Retype the entries below exactly, and keep every picture out of your version.

### DATA FOR PROCESSING ###

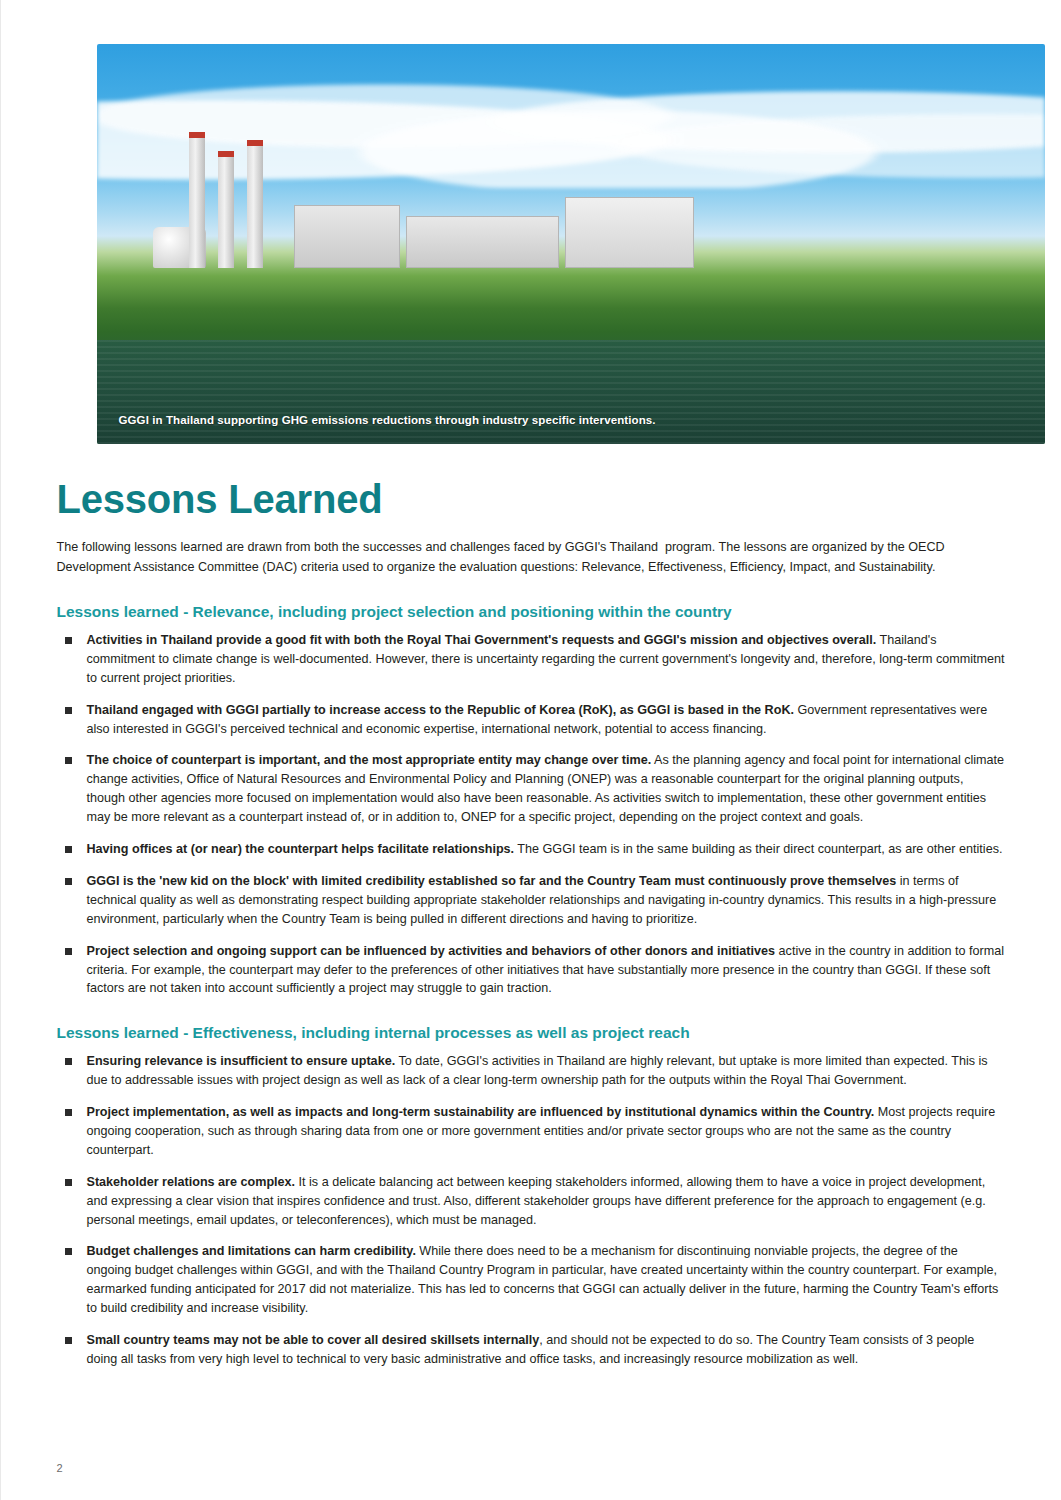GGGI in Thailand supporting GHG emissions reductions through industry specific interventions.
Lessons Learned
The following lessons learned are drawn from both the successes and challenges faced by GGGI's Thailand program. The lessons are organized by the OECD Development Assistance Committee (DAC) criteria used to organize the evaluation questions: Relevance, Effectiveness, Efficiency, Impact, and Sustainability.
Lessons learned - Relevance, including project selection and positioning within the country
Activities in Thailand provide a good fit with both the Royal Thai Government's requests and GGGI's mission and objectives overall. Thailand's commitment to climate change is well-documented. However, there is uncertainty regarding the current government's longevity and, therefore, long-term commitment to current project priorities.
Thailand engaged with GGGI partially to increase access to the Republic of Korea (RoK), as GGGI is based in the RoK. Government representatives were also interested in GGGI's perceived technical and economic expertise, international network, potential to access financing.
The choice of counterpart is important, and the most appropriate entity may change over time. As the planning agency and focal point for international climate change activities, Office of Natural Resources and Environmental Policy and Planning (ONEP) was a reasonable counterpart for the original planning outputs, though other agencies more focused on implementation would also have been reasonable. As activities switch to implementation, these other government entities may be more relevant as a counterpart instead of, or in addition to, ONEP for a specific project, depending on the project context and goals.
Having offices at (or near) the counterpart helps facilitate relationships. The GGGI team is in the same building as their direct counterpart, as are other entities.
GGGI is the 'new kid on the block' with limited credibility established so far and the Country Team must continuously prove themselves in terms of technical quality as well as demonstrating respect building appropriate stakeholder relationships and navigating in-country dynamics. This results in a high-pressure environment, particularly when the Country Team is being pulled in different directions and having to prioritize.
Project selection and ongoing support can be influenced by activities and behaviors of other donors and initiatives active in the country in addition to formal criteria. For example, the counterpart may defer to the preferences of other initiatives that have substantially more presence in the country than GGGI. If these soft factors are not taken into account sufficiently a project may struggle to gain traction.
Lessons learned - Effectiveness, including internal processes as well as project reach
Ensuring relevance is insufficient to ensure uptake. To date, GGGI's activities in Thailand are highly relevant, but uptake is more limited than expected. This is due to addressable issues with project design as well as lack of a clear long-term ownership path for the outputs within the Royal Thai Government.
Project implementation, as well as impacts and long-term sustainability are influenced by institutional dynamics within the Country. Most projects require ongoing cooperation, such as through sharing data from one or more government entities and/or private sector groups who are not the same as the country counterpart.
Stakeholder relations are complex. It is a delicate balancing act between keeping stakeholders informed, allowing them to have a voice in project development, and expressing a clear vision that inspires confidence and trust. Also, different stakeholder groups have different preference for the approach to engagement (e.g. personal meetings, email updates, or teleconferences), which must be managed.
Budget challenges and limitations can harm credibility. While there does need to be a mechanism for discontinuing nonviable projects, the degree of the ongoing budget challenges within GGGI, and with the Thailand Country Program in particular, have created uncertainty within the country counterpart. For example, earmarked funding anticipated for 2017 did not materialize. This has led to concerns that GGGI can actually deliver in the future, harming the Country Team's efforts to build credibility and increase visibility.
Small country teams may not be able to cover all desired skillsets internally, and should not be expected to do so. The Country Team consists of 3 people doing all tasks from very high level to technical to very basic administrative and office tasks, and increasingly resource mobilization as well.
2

###

• ANSWER SECTION:
GGGI in Thailand supporting GHG emissions reductions through industry specific interventions.
Lessons Learned
The following lessons learned are drawn from both the successes and challenges faced by GGGI's Thailand program. The lessons are organized by the OECD Development Assistance Committee (DAC) criteria used to organize the evaluation questions: Relevance, Effectiveness, Efficiency, Impact, and Sustainability.
Lessons learned - Relevance, including project selection and positioning within the country
Activities in Thailand provide a good fit with both the Royal Thai Government's requests and GGGI's mission and objectives overall. Thailand's commitment to climate change is well-documented. However, there is uncertainty regarding the current government's longevity and, therefore, long-term commitment to current project priorities.
Thailand engaged with GGGI partially to increase access to the Republic of Korea (RoK), as GGGI is based in the RoK. Government representatives were also interested in GGGI's perceived technical and economic expertise, international network, potential to access financing.
The choice of counterpart is important, and the most appropriate entity may change over time. As the planning agency and focal point for international climate change activities, Office of Natural Resources and Environmental Policy and Planning (ONEP) was a reasonable counterpart for the original planning outputs, though other agencies more focused on implementation would also have been reasonable. As activities switch to implementation, these other government entities may be more relevant as a counterpart instead of, or in addition to, ONEP for a specific project, depending on the project context and goals.
Having offices at (or near) the counterpart helps facilitate relationships. The GGGI team is in the same building as their direct counterpart, as are other entities.
GGGI is the 'new kid on the block' with limited credibility established so far and the Country Team must continuously prove themselves in terms of technical quality as well as demonstrating respect building appropriate stakeholder relationships and navigating in-country dynamics. This results in a high-pressure environment, particularly when the Country Team is being pulled in different directions and having to prioritize.
Project selection and ongoing support can be influenced by activities and behaviors of other donors and initiatives active in the country in addition to formal criteria. For example, the counterpart may defer to the preferences of other initiatives that have substantially more presence in the country than GGGI. If these soft factors are not taken into account sufficiently a project may struggle to gain traction.
Lessons learned - Effectiveness, including internal processes as well as project reach
Ensuring relevance is insufficient to ensure uptake. To date, GGGI's activities in Thailand are highly relevant, but uptake is more limited than expected. This is due to addressable issues with project design as well as lack of a clear long-term ownership path for the outputs within the Royal Thai Government.
Project implementation, as well as impacts and long-term sustainability are influenced by institutional dynamics within the Country. Most projects require ongoing cooperation, such as through sharing data from one or more government entities and/or private sector groups who are not the same as the country counterpart.
Stakeholder relations are complex. It is a delicate balancing act between keeping stakeholders informed, allowing them to have a voice in project development, and expressing a clear vision that inspires confidence and trust. Also, different stakeholder groups have different preference for the approach to engagement (e.g. personal meetings, email updates, or teleconferences), which must be managed.
Budget challenges and limitations can harm credibility. While there does need to be a mechanism for discontinuing nonviable projects, the degree of the ongoing budget challenges within GGGI, and with the Thailand Country Program in particular, have created uncertainty within the country counterpart. For example, earmarked funding anticipated for 2017 did not materialize. This has led to concerns that GGGI can actually deliver in the future, harming the Country Team's efforts to build credibility and increase visibility.
Small country teams may not be able to cover all desired skillsets internally, and should not be expected to do so. The Country Team consists of 3 people doing all tasks from very high level to technical to very basic administrative and office tasks, and increasingly resource mobilization as well.
2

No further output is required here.